Consigne 1: D'après l'article sur les petits magasins de Papeete, vers quelle heure vaut-il mieux arriver chez Ah Kiau pour avoir sa ration ?
Consigne 2: Poursuivez l'article sur les petits magasins de Papeete en reprenant juste après sa dernière phrase.

Texte du document:
──────────

Ces petits magasins qui ne sont pas près de fermer boutique

Chez Ah Kiau, mieux vaut venir vers 11h pour avoir sa ration. Après, c'est un peu tard.
Combien en reste-t-il de ces petits magasins à Papeete ? Ces incontournables "Chinois" tenus essentiellement par des Polynésiens d’origine chinoise. Et cela depuis des générations. Ils vendent un peu de tout dont quelques spécialités qui peuvent faire toute la différence et expliquer leur longévité.

A Paofai, non loin du supermarché Champion, un petit magasin qui fait l’angle et ne paie pas de mine. Pas de climatisation, une décoration hors du temps. Pourtant, les clients s’y pressent sans discontinuer. Un de ces petits Chinois comme on les appelle ici, qui font de la résistance face aux grandes enseignes. Celui-ci a bien une soixantaine d’années.

──────────

Données étudiées:
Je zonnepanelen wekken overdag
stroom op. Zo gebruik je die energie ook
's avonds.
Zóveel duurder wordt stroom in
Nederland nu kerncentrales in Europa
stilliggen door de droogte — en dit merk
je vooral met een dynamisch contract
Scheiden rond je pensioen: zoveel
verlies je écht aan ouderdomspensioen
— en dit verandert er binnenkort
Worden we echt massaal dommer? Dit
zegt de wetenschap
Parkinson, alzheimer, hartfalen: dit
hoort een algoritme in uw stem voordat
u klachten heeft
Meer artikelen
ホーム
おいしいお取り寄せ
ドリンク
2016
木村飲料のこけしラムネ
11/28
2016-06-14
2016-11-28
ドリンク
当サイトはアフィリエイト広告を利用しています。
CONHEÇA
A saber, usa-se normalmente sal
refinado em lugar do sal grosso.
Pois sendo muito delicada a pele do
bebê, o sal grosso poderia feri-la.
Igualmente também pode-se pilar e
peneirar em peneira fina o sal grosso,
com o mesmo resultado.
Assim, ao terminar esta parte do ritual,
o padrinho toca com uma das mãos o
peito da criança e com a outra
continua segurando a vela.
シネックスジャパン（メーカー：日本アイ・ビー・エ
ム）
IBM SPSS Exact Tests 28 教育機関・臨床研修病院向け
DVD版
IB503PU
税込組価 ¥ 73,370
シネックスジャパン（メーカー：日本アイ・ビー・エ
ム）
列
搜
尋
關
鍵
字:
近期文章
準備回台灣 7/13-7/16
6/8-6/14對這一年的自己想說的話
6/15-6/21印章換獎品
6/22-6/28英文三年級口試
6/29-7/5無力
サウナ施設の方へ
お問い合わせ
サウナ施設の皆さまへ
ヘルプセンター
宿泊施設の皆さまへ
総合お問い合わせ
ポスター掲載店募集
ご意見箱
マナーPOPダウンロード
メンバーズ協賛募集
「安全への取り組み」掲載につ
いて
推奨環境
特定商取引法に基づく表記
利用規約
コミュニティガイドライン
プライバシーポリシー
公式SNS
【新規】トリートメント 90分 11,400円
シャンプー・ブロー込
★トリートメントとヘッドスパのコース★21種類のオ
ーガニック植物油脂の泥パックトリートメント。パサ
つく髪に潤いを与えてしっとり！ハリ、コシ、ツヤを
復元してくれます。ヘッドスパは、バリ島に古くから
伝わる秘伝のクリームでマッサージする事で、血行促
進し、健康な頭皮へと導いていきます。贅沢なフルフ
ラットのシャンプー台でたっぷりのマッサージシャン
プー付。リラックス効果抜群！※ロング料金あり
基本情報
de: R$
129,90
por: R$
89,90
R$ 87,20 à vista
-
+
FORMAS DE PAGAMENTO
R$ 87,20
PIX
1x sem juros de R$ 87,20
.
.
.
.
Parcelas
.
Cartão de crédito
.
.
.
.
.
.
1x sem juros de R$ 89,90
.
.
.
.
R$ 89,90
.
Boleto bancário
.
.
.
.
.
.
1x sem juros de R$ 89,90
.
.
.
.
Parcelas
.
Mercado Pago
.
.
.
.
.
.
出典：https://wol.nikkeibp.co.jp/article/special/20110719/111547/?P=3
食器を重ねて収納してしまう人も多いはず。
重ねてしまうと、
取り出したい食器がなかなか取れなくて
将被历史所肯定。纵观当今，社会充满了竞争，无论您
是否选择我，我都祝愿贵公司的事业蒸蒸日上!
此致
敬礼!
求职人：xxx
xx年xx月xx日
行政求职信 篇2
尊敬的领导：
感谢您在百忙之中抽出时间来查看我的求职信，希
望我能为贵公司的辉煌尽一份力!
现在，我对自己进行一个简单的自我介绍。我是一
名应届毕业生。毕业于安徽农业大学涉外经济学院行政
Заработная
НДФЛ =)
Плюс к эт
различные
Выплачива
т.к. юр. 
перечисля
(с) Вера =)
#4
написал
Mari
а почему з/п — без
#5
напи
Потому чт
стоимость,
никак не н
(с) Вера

──────────

Réponse attendue 1: Vers 11h.

Réponse attendue 2:
Rosalie vient régulièrement chez Ah Ky pour les pai fourrés au pâté épicé.

Depuis des générations, Ah Ky a pignon sur rue. On y vend de tout, des conserves, du tabac, du soyou, des lunettes de soleil, des plats à emporter mais surtout ces fameux pai. Oui, les gens viennent d’abord pour ces petits gâteaux fourrés. A la banane, à l’ananas, à la crème et "au pâté. C’est meilleur là que les autres. Moi c’est toujours pâté ", clame haut et fort Rosalie, une fidèle cliente. Pour Patrick, son mari, "toujours pai pâté. Pourquoi ? C’est excellent !", dit-il avec un grand sourire. "Et c’est épicé, voilà !", ajoute Rosalie.

 

Fidèle clientèle


Depuis des décennies ce couple vient ici. Tout comme Pare, une autre habituée, cliente depuis qu’elle était élève. "Ils sont très bons. J’ai commencé à venir au lycée Gauguin. Ca fait des années. Toujours les mêmes. On retrouve bien le goût de la banane, y’a pas le goût de l’amidon. Dans certains pai, banane ou autre fruit, y’a souvent beaucoup d’amidon et pas assez de fruits". 

Pare et ses pai préférés chez Ah Ky.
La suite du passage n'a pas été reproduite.